Jenis tanah yang ada di kawasan Taman Nasional Baluran diantaranya Mediteran Merah Kuning dan Grumusol (51,25%), Alluvuium (23%), Latosol (20,23%) serta Andosol (5,52%). Tanah-tanah ini merupakan tanah yang kaya akan mineral, tetapi miskin bahan organik sehingga kondisi tanah mempunyai kesuburan kimiawi yang relatif tinggi dengan kesuburan fisik yang rendah. Hal ini
39
karena sebagian besar berpori-pori dan tidak bisa menyimpan air dengan baik (Balai Taman Nasional,1995).
Setiap jenis tanah memiliki wilayah penyebaran tersendiri. Daerah perbukitan didominasi jenis tanah Andosol dan Latosol. Daerah yang lebih rendah jenis tanahnya terdiri dari Mediteran Merah Kuning dan Grumusol. Sedangkan daerah yang paling rendah (cekung) didominasi jenis tanah alluvium (Balai Taman Nasional,1995).

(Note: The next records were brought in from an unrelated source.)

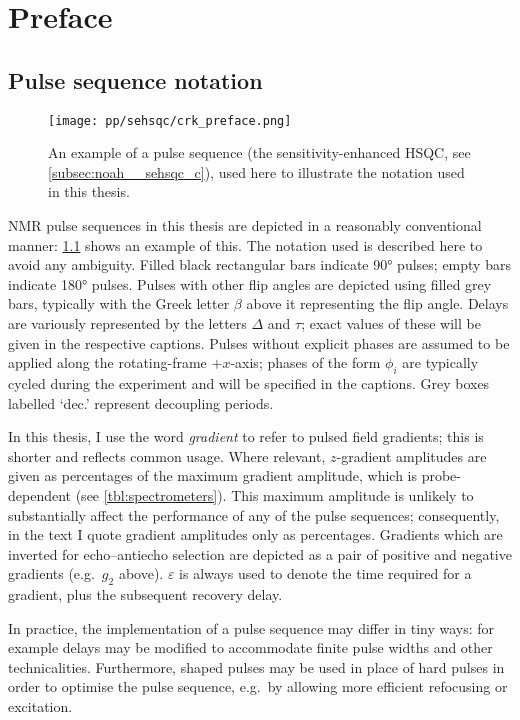 \chapter{Preface}

\section*{Pulse sequence notation}

\begin{figure}[ht]
    \centering
    \texttt{[image: pp/sehsqc/crk\_preface.png]}%
    \caption[Example pulse sequence to illustrate notation]{An example of a pulse sequence (the sensitivity-enhanced HSQC, see \cref{subsec:noah__sehsqc_c}), used here to illustrate the notation used in this thesis.}
    \label{fig:preface_sehsqc}
\end{figure}

NMR pulse sequences in this thesis are depicted in a reasonably conventional manner: \cref{fig:preface_sehsqc} shows an example of this.
The notation used is described here to avoid any ambiguity.
Filled black rectangular bars indicate \ang{90} pulses; empty bars indicate \ang{180} pulses.
Pulses with other flip angles are depicted using filled grey bars, typically with the Greek letter $\beta$ above it representing the flip angle.
Delays are variously represented by the letters $\Delta$ and $\tau$; exact values of these will be given in the respective captions.
Pulses without explicit phases are assumed to be applied along the rotating-frame $+x$-axis; phases of the form $\phi_i$ are typically cycled during the experiment and will be specified in the captions.
Grey boxes labelled `dec.' represent decoupling periods.

In this thesis, I use the word \textit{gradient} to refer to pulsed field gradients; this is shorter and reflects common usage.
Where relevant, $z$-gradient amplitudes are given as percentages of the maximum gradient amplitude, which is probe-dependent (see \cref{tbl:spectrometers}).
This maximum amplitude is unlikely to substantially affect the performance of any of the pulse sequences; consequently, in the text I quote gradient amplitudes only as percentages.
Gradients which are inverted for echo--antiecho selection are depicted as a pair of positive and negative gradients (e.g.\ $g_2$ above).
$\varepsilon$ is always used to denote the time required for a gradient, plus the subsequent recovery delay.

In practice, the implementation of a pulse sequence may differ in tiny ways: for example delays may be modified to accommodate finite pulse widths and other technicalities.
Furthermore, shaped pulses may be used in place of hard pulses in order to optimise the pulse sequence, e.g.\ by allowing more efficient refocusing or excitation.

Tanah alluvium yang menyelimuti setengah dataran rendah (antara lain Bekol), ditumbuhi rumput yang sangat subur sehingga banyak didatangi satwa herbivora. Namun jenis tanah tersebut mempunyai ciri khas berupa mudah longsor dan sangat berlumpur pada musim penghujan. Sedangkan pada musim penghujan permukaan tanah akan pecah-pecah dengan patahan sedalam ± 80 cm dan lebar ± 10 cm (Balai Taman Nasional,1995).